Page images and extracted text:
§ §

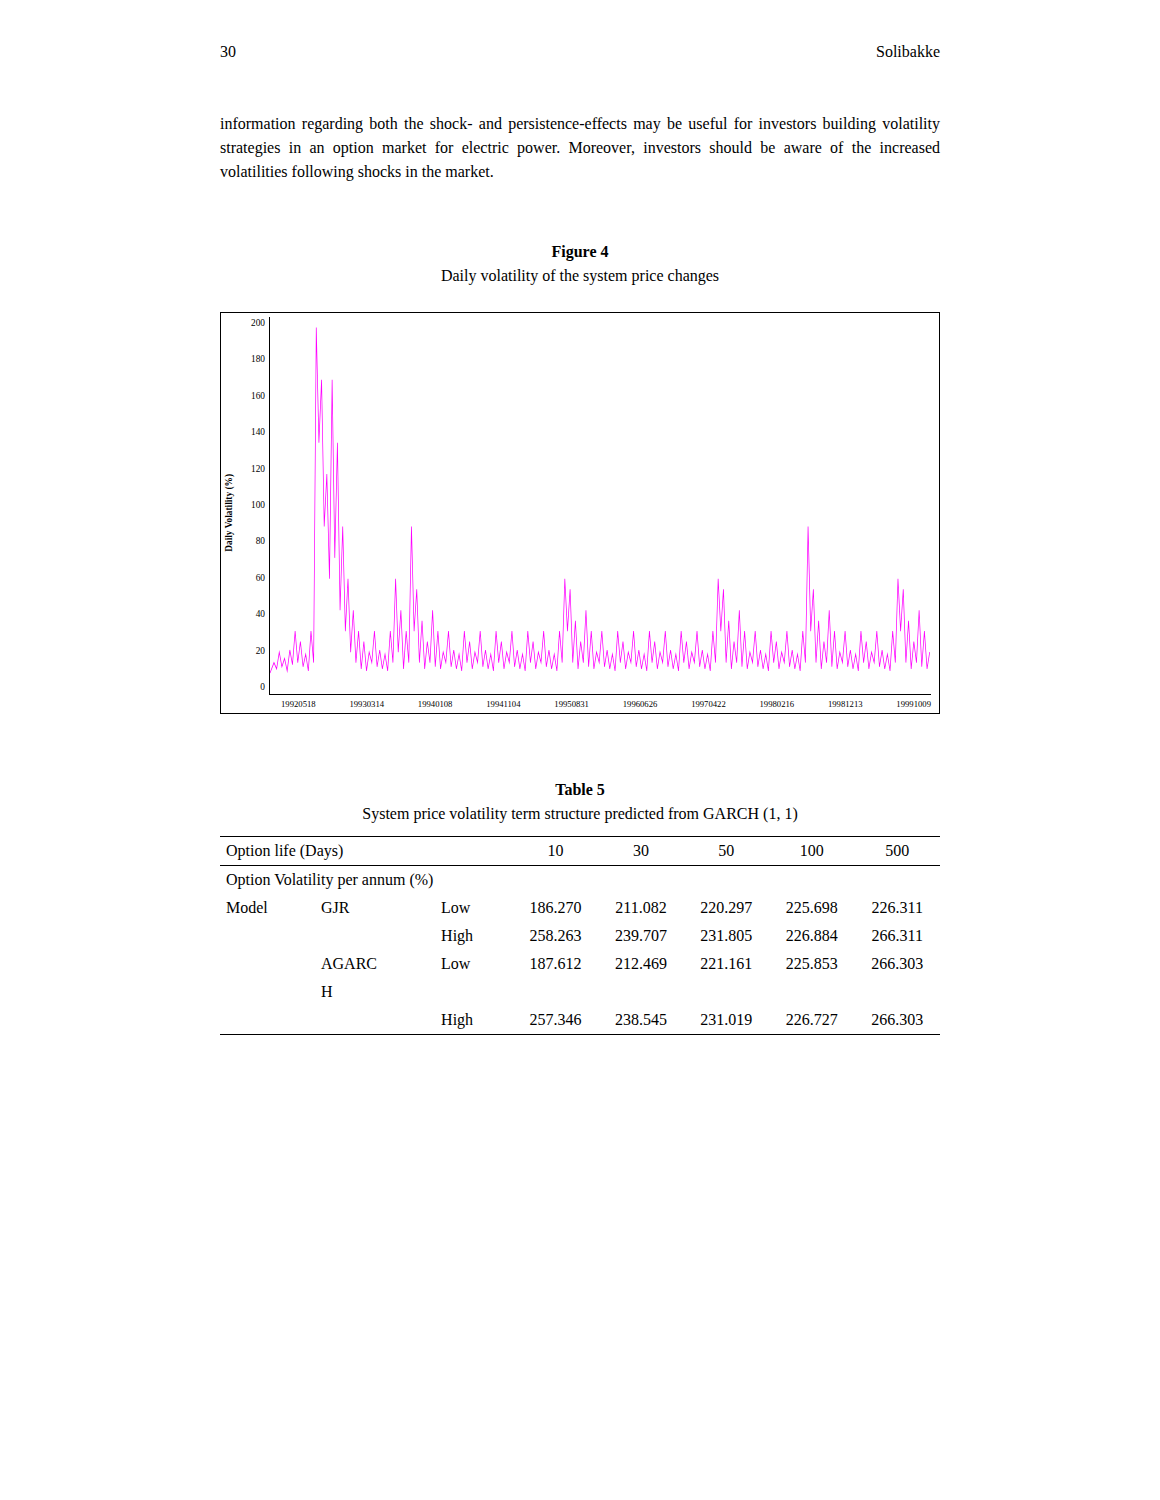30 Solibakke
information regarding both the shock- and persistence-effects may be useful for investors building volatility strategies in an option market for electric power. Moreover, investors should be aware of the increased volatilities following shocks in the market.
Figure 4 Daily volatility of the system price changes
Daily Volatility (%)
200 180 160 140 120 100 80 60 40 20 0
19920518 19930314 19940108 19941104 19950831 19960626 19970422 19980216 19981213 19991009
Table 5 System price volatility term structure predicted from GARCH (1, 1)
| Option life (Days) | 10 | 30 | 50 | 100 | 500 |
| Option Volatility per annum (%) | | | | | |
| Model | GJR | Low | 186.270 | 211.082 | 220.297 | 225.698 | 226.311 |
| | | High | 258.263 | 239.707 | 231.805 | 226.884 | 266.311 |
| | AGARC | Low | 187.612 | 212.469 | 221.161 | 225.853 | 266.303 |
| | H | | | | | | |
| | | High | 257.346 | 238.545 | 231.019 | 226.727 | 266.303 |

§ §

- [EXERCISE]
Every line in the data above that contains "Daily" needs to be copied.

- [WORKED SOLUTION]
Figure 4 Daily volatility of the system price changes
Daily Volatility (%)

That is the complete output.